Marina Apollonio
November 12, 1940
Trieste, Italy
She attended the Accademia di Belle Arti of Venice. In 1960 she started researching architectural solutions for interiors, and in 1962 she first addressed modes of visual communication, at which time she produced her first metallic reliefs with alternating color sequences. By employing the proprieties of industrial materials she shared the intentionally depersonalized vision of other Optical artists, in opposition to the concept of expressive abstraction. She exploited the illusionistic visual experiments of Gibson, Purdy, and Lawrence to create works that seemed to physically draw the viewer into the painting; the flat surface had virtually disappeared.
In 1965 she took part in a group show at the Suvremene Umjetnosti gallery of Zagreb with other members of Nova Tendencija 3, an international movement which she had previously joined. This was followed by many solo exhibitions, at the Galleria Il Cenobio in Padua (1967), at the Galleria Sincron in Bergamo (1968), at the Galerie Historial in Venice (1970), and at the Galleria Method in Vigevano (1975).

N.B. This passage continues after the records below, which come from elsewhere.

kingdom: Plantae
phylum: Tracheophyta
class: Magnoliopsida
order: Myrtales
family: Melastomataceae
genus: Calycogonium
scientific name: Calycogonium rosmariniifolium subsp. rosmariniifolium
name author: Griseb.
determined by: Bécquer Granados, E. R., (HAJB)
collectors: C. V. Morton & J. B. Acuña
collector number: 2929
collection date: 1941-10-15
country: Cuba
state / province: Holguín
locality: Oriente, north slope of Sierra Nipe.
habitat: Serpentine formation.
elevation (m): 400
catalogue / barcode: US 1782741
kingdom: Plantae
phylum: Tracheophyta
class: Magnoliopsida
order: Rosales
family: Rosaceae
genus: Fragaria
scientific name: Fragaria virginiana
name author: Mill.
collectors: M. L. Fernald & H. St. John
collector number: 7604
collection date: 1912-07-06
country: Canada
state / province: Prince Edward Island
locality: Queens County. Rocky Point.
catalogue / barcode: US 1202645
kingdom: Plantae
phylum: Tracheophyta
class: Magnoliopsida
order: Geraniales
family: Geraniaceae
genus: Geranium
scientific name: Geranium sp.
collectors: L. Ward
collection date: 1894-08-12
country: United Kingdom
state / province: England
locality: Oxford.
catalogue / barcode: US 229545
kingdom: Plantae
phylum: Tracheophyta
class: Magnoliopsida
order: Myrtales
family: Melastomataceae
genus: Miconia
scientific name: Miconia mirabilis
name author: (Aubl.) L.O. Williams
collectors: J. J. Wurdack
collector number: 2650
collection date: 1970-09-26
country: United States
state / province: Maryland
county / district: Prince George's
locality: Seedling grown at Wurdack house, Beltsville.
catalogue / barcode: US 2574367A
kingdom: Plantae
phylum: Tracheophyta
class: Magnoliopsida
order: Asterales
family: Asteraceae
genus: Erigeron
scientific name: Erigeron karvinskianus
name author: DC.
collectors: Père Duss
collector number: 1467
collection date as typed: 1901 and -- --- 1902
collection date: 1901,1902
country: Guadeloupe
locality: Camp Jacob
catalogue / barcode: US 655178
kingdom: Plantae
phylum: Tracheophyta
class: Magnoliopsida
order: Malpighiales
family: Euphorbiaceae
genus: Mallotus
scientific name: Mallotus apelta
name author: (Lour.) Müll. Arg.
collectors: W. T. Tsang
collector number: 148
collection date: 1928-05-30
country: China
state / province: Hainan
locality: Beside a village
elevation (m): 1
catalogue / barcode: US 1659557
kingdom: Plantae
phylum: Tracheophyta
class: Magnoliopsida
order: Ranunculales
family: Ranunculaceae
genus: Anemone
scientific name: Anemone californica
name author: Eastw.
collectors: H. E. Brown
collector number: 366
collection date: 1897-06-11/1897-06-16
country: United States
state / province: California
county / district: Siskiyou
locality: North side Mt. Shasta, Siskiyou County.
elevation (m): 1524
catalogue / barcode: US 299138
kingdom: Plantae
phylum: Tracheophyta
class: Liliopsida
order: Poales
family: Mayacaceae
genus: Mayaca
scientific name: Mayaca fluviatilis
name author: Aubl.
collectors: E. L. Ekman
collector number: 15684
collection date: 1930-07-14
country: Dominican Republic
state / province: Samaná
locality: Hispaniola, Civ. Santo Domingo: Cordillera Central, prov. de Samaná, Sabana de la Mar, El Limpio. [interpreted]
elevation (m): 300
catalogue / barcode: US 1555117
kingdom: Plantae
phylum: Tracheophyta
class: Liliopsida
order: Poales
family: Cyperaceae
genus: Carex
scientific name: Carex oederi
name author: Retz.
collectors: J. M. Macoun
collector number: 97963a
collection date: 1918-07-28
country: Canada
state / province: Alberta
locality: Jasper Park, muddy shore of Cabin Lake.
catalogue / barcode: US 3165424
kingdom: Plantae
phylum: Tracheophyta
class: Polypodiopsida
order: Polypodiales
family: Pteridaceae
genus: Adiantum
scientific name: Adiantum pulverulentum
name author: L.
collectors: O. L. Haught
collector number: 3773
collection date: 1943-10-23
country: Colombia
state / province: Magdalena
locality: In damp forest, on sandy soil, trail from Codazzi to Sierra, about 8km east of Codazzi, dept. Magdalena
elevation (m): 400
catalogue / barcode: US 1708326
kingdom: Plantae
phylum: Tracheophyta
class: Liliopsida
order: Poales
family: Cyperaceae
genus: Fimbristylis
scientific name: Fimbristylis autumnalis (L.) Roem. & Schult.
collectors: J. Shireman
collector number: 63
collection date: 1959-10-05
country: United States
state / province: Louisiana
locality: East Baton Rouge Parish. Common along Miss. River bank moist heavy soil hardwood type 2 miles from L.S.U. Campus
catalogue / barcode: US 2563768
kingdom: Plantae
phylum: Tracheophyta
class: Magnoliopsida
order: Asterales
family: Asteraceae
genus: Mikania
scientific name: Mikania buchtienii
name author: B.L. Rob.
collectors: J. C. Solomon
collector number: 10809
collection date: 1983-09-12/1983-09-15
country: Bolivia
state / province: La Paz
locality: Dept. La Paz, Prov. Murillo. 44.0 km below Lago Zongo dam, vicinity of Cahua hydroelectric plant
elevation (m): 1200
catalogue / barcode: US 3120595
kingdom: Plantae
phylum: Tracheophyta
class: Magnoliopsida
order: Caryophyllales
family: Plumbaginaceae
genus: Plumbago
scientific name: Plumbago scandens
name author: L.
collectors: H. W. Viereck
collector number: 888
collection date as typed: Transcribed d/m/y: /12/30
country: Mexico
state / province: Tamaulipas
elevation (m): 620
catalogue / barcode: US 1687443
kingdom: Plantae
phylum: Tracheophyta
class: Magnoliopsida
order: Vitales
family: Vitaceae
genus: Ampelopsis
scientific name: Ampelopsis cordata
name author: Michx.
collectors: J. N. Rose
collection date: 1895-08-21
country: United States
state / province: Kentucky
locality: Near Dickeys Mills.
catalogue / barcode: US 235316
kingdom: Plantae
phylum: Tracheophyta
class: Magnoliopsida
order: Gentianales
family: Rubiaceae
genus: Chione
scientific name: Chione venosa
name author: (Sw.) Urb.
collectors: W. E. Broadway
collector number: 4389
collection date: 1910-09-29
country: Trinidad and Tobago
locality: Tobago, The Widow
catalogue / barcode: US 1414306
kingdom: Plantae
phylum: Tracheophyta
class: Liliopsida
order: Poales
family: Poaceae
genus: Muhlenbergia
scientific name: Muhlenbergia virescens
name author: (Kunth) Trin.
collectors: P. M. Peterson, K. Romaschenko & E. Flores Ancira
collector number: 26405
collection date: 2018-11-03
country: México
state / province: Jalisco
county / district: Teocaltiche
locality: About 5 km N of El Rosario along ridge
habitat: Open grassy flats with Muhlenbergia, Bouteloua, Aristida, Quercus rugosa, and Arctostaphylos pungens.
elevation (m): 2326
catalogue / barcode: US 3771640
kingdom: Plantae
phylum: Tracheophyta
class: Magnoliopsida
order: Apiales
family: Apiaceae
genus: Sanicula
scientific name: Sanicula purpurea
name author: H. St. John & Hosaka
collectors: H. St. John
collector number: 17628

She began, very simply, by investigating the various ways that elementary forms and structures could appear. From this starting point, her work was executed rigorously, from initial idea straight to production, on the basis of a mathematical system. After choosing a primary shape, for instance a circle, the artist would study its structural possibilities so that she could make it active, all the while striving to garner the maximum result via minimal means. This process was not at all tainted by subjectivity. Rather, she sought to communicate specific messages in a visual way.
From 1975 onward, Marina Apollonio’s work was based on the orthogonal interaction of vertical and horizontal colored lines on a black background. These pieces were shown in 1979, along with others, in a solo exhibition at the Galleria Arte Struktura in Milan. The artist worked extensively both in Italy and abroad until the 1980s, at which point she decided to devote herself entirely to study and research. She currently lives in Padua.